While the debate over poker as a game of skill is battled in courtrooms in the U.S., the conclusions reached may have far-reaching effects in other regions of the world.
One of those jurisdictions is India, where poker has been gaining popularity. Whether poker is legal in India is still a somewhat grey and unresolved dilemma. Which is why court decisions that look favorably on the game in the U.S. could have an influence on the way India’s government chooses to go toward regulating poker both online and live.
“Since there is a huge debate in India regarding the legality of poker and the degree of skill involved in card games like rummy and poker, the elaborate and exhaustive opinion by (U.S.) federal judge Weinstein, taking into account testimonies of expert statisticians and economists, will have a great deal of persuasive value on Indian and other courts in deciding the fate of poker,” stated Jay Sayta, a student at the National University of Juridical Sciences.

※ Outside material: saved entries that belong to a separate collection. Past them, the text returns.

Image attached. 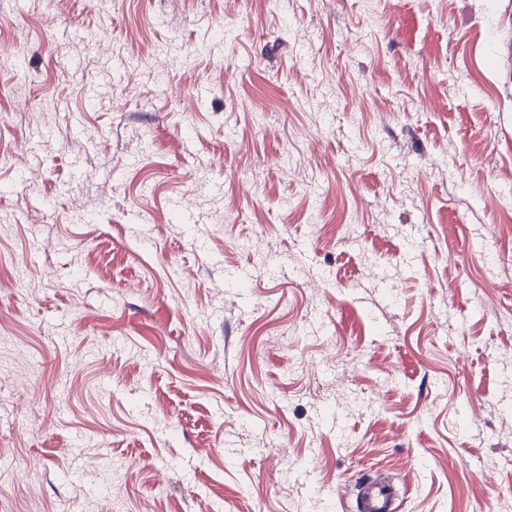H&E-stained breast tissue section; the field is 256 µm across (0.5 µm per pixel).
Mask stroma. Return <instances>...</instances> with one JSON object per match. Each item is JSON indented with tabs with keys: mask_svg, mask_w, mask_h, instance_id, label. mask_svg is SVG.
<instances>
[{
	"mask_svg": "<svg viewBox=\"0 0 512 512\" xmlns=\"http://www.w3.org/2000/svg\"><path fill=\"white\" fill-rule=\"evenodd\" d=\"M0 512H512V0H0ZM356 512H396L400 490L388 478L376 476L364 478L354 486Z\"/></svg>",
	"mask_w": 512,
	"mask_h": 512,
	"instance_id": "obj_1",
	"label": "stroma"
}]
</instances>
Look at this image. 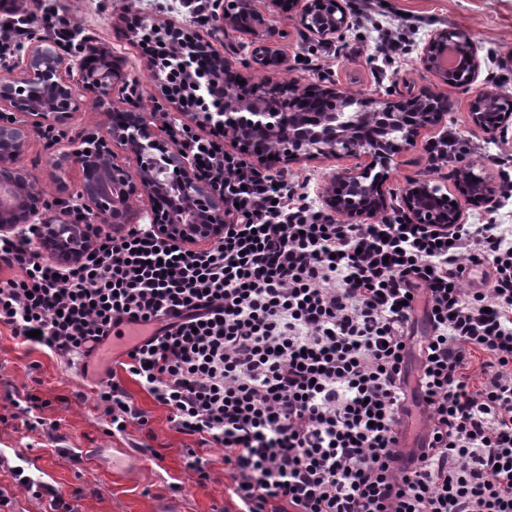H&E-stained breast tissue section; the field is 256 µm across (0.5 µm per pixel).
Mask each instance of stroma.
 Returning <instances> with one entry per match:
<instances>
[{
	"mask_svg": "<svg viewBox=\"0 0 512 512\" xmlns=\"http://www.w3.org/2000/svg\"><path fill=\"white\" fill-rule=\"evenodd\" d=\"M60 15L78 25L83 38L107 48L113 62L126 78L124 91L113 92V110L138 107L152 112L162 96L149 71L147 56L138 38L129 36L131 17L146 24L168 19L208 33L230 69L248 74L255 34L222 25L212 12L193 18L186 0H49ZM252 7L265 26L282 31L278 47L286 59L283 70L273 72L276 80L298 87L313 83L336 84L359 98L388 95L408 96L430 92L448 100L447 126L468 142V150L441 170H428L424 147L438 136L439 128L422 130L413 147L395 155L386 170V207L404 209L405 188L410 180L425 179L457 201L467 224L492 222L512 230V195L508 194L496 154H512V129L505 136H490L476 129L469 103L475 89L512 98V0H386L374 25L350 24L331 42L326 53L314 58L318 36L303 27L295 14L282 12L270 0H252ZM403 13L411 30L408 53L394 62L364 53L377 29L388 26L391 16ZM468 30L479 45L480 75L475 89L445 83L420 62V49L428 36L439 29ZM104 121L92 100H85L69 123L54 128L53 138L32 135L19 164L30 181L43 187L49 200L78 205L82 173L77 164L65 161L73 140L98 131ZM370 156H314L273 166V173L285 172L304 185L311 203L325 209L326 189L333 175L362 170ZM473 168L496 188L490 204L469 202L459 189V173ZM107 365L90 359L87 366H69L55 356L21 346L9 331L0 332V483L11 486L13 512H41L42 505L24 488L14 485L10 473L20 460L34 462L39 477L64 497L79 494V512H163L176 502L180 512H233L235 505L225 487L224 451L203 448L199 454L208 461L207 480H199L186 465L189 436L176 432L165 409L142 391L129 377L121 383L135 404L149 417L145 427L130 426L127 436L110 435L101 410L96 409L91 384L102 377ZM31 391L51 402L43 412L46 424L31 431L23 426L19 410L8 398L12 392ZM131 446L138 453L135 467L118 472L102 467L90 454L94 448Z\"/></svg>",
	"mask_w": 512,
	"mask_h": 512,
	"instance_id": "35a3bbf8",
	"label": "stroma"
}]
</instances>
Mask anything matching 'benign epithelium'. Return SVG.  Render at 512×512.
Instances as JSON below:
<instances>
[{
	"label": "benign epithelium",
	"mask_w": 512,
	"mask_h": 512,
	"mask_svg": "<svg viewBox=\"0 0 512 512\" xmlns=\"http://www.w3.org/2000/svg\"><path fill=\"white\" fill-rule=\"evenodd\" d=\"M299 22L324 40H332L350 26L340 0H307L298 15ZM219 19L232 27L254 29L259 22L249 0H239L238 9L221 12ZM180 36V43L166 62L169 71L181 75L170 83L161 73L155 81L173 111L183 114L181 100L198 98L213 92L222 84L227 70L224 58L204 36L169 23L157 24V36L167 39ZM275 31L259 38L252 60L261 68L279 69L285 58L274 44ZM25 61L0 77V236L14 235L27 225L37 229L38 245L58 262L75 264L89 252L97 239L100 226L84 220L91 211L112 225L123 229L130 223L131 201L141 193L151 202L153 228L163 237H172L190 247H202L224 237V197L212 183L198 177L184 157L155 136L144 112H107L104 130L89 133L69 155L80 164L83 184L80 207L54 210L45 198L44 189L31 182L18 159L34 132L45 126L63 124L79 110V90L95 95L98 100L110 96L112 86L122 74L112 64L99 69L81 68L79 78L71 76V67L43 39L32 36ZM463 54L467 75L465 84H473L479 74L478 45L468 31L461 28L440 29L430 34L420 54L423 66L448 81V69L439 66L438 57L448 46ZM308 94L328 101L332 110L306 112L297 108V89L292 85L259 82L236 95L224 88V99L217 108L205 114L203 121L213 128L232 134L240 150L259 157L265 152L254 145L260 139L276 140L278 154L285 160L303 156L366 154L385 164L390 157L416 142L421 130L441 124L448 112V99L433 94L416 95L403 100L377 98L358 99L333 87L313 88ZM498 96L479 93L470 103L471 120L482 131L502 133L512 119L511 112H501L497 122L485 123L481 109ZM415 111L413 127L398 142L376 146L353 137V122L376 118L383 127L401 121L403 109ZM25 116L17 119L16 114ZM127 147L137 157L134 172L114 162L112 142ZM462 176L476 179L472 187L476 197L493 202L495 187L471 169ZM342 186L352 195L336 194V179H331L327 205L351 216L371 217L384 207L383 182L365 167L342 177ZM404 200L410 217L417 224H460L459 208L445 206L444 194L427 180L409 181Z\"/></svg>",
	"instance_id": "7a95c632"
}]
</instances>
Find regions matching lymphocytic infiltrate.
Returning a JSON list of instances; mask_svg holds the SVG:
<instances>
[{
	"label": "lymphocytic infiltrate",
	"instance_id": "obj_1",
	"mask_svg": "<svg viewBox=\"0 0 512 512\" xmlns=\"http://www.w3.org/2000/svg\"><path fill=\"white\" fill-rule=\"evenodd\" d=\"M170 137L223 193V239L191 250L142 224L62 265L32 231L0 237V325L68 364L115 328L141 330L121 368L194 437L199 479V448L223 449L237 512H512V235L405 215L346 223L219 141L187 126ZM476 266L490 269L479 288ZM92 391L113 433L147 425L120 381ZM413 401L427 433L406 453Z\"/></svg>",
	"mask_w": 512,
	"mask_h": 512
}]
</instances>
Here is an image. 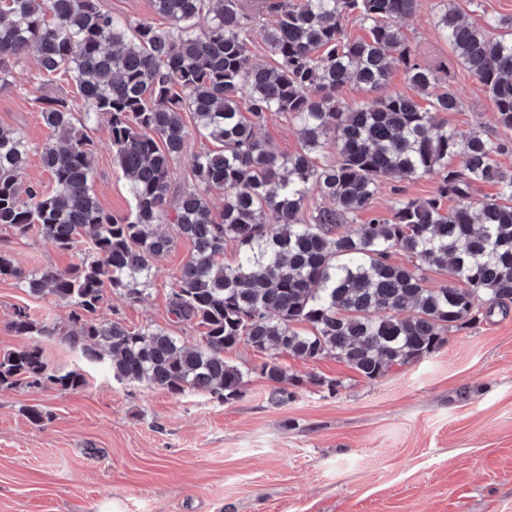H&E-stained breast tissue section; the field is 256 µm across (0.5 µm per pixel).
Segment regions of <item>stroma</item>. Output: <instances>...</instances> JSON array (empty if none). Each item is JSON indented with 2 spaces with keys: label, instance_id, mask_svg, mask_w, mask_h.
I'll list each match as a JSON object with an SVG mask.
<instances>
[{
  "label": "stroma",
  "instance_id": "1",
  "mask_svg": "<svg viewBox=\"0 0 512 512\" xmlns=\"http://www.w3.org/2000/svg\"><path fill=\"white\" fill-rule=\"evenodd\" d=\"M438 0H421L401 20L440 82L460 98L441 113L449 127L498 134L482 85L458 65L436 26ZM0 84V128L28 142L27 181L51 190L41 154L51 137L36 97L52 92L34 55L7 60ZM277 153L301 149L289 115L268 114L257 129ZM96 147L92 185L108 213L133 200L113 159L107 123L90 132ZM27 274L78 264L65 252L0 231ZM192 245L177 239L154 262L156 276L140 303L108 294L103 316L131 329L163 328L195 343L198 333L170 311V283ZM68 326L70 308L0 279V355L24 340L11 329L18 309ZM49 370L78 371L85 384L0 389V512H512V305L481 324L449 333L438 351L367 380L327 357L289 371L340 380L336 393L307 384L285 405L272 386L249 377L244 395L224 403L180 396L144 383L117 381L107 362H90L57 338L41 343ZM48 413L32 425L26 412Z\"/></svg>",
  "mask_w": 512,
  "mask_h": 512
}]
</instances>
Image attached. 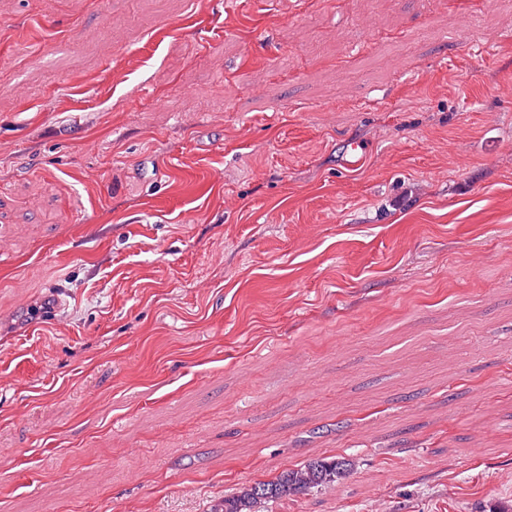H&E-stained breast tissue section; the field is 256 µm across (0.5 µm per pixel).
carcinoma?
Segmentation results:
<instances>
[{"label":"carcinoma","instance_id":"carcinoma-1","mask_svg":"<svg viewBox=\"0 0 512 512\" xmlns=\"http://www.w3.org/2000/svg\"><path fill=\"white\" fill-rule=\"evenodd\" d=\"M348 472V461L341 455L314 459L296 469L281 472L271 480H257L243 494L215 502L210 512H252L260 503L294 496L311 488L331 483Z\"/></svg>","mask_w":512,"mask_h":512}]
</instances>
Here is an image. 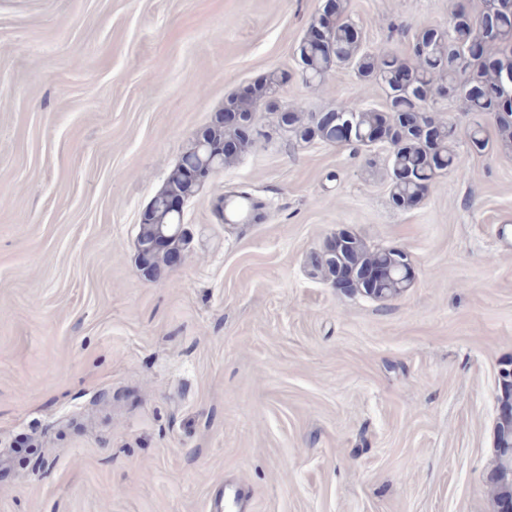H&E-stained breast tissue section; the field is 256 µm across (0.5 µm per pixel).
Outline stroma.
<instances>
[{
  "mask_svg": "<svg viewBox=\"0 0 512 512\" xmlns=\"http://www.w3.org/2000/svg\"><path fill=\"white\" fill-rule=\"evenodd\" d=\"M322 0H0V512H495L496 380L512 365V153L471 150L396 208L384 146L265 138L189 200L178 266L149 277L140 216L228 99L304 83ZM450 0H347L406 56ZM245 188L265 209L227 224ZM405 250L399 297L318 272L330 236Z\"/></svg>",
  "mask_w": 512,
  "mask_h": 512,
  "instance_id": "obj_1",
  "label": "stroma"
}]
</instances>
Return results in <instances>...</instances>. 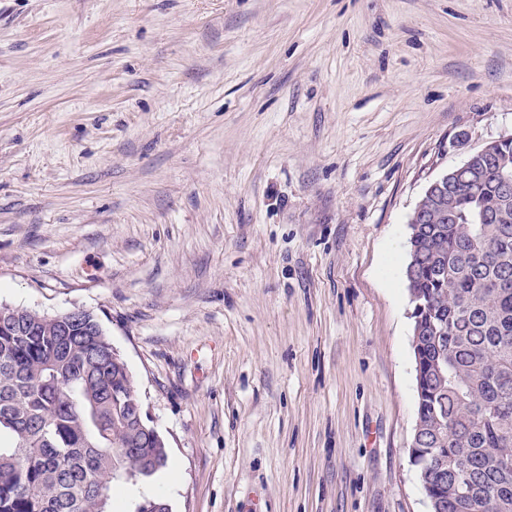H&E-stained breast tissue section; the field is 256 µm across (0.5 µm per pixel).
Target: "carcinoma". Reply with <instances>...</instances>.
<instances>
[{"label": "carcinoma", "instance_id": "obj_1", "mask_svg": "<svg viewBox=\"0 0 512 512\" xmlns=\"http://www.w3.org/2000/svg\"><path fill=\"white\" fill-rule=\"evenodd\" d=\"M483 167L409 240L407 287L422 304L413 464L437 512H512V195ZM128 378L99 329L28 309L0 320V512H114L113 482L167 466V449L112 404ZM438 456L465 470V497L438 485Z\"/></svg>", "mask_w": 512, "mask_h": 512}]
</instances>
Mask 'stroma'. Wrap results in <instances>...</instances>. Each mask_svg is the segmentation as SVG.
Returning a JSON list of instances; mask_svg holds the SVG:
<instances>
[{"label": "stroma", "mask_w": 512, "mask_h": 512, "mask_svg": "<svg viewBox=\"0 0 512 512\" xmlns=\"http://www.w3.org/2000/svg\"><path fill=\"white\" fill-rule=\"evenodd\" d=\"M512 134V0H0V303L97 317L174 482L117 512H430L404 268Z\"/></svg>", "instance_id": "stroma-1"}]
</instances>
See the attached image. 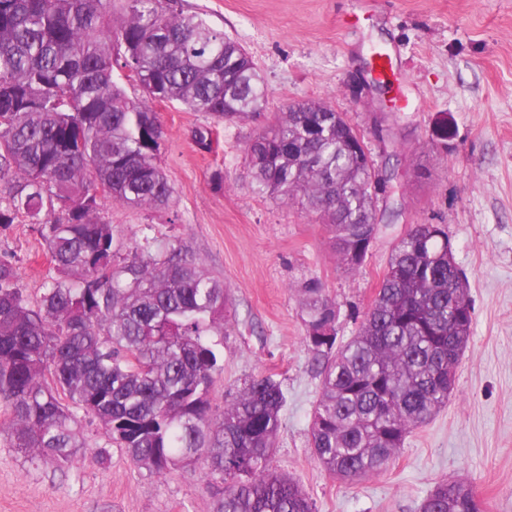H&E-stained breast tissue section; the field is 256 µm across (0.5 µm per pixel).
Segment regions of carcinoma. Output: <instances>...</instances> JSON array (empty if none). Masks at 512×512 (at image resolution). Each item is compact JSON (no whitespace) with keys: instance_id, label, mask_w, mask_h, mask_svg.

A recent KPMG report found that a growing amount of online gambling is enjoyed by citizens of India, although the country lacks any regulatory standards. Should the powers that be decide to legalize online poker and/or gambling, the potential for profit could be enormous.
India has a population of more than 1.2 billion. It ranks second in the world in that regard to China, with projections of reaching first place by 2025. More than half of India residents are currently under 25 years of age and more than 65% are under 35. By 2020, an Indian’s average age will be 29, while the average age in China will be 37.
Imagine the possible growth of online poker player pools if India joined other countries in legalizing Internet poker. As it stands now, the Federal Information Technology Act was enacted in 2011 in an attempt to prohibit online gambling. The onus of blocking access to gaming sites located offshore was put on Internet service providers.
But those laws are difficult to enforce due to the gambling sites being located beyond India’s jurisdiction. Indian citizens are still sought and subject to marketing efforts of gaming sites even though the government of India views online poker and gambling as taboo.
The World Poker Tour and World Series of Poker are aired on sports channels in India, which has resulted in many of the country’s younger generation in taking up poker.
“Most youngsters play poker,” Ahmedabad businessman Krutin Parikh told the Times of India, although he asked that his name be changed for his own protection. “Everybody is familiar with the rules, playing on Facebook also gives people practice.”
It may be awhile before poker reaches mainstream society in India and the government changes its views on online poker and gambling. However, should poker win the ‘game of skill’ debate that poker players know very well to be true, the game’s legality and acceptance in what will someday be the world’s most populous country may happen sooner rather than later.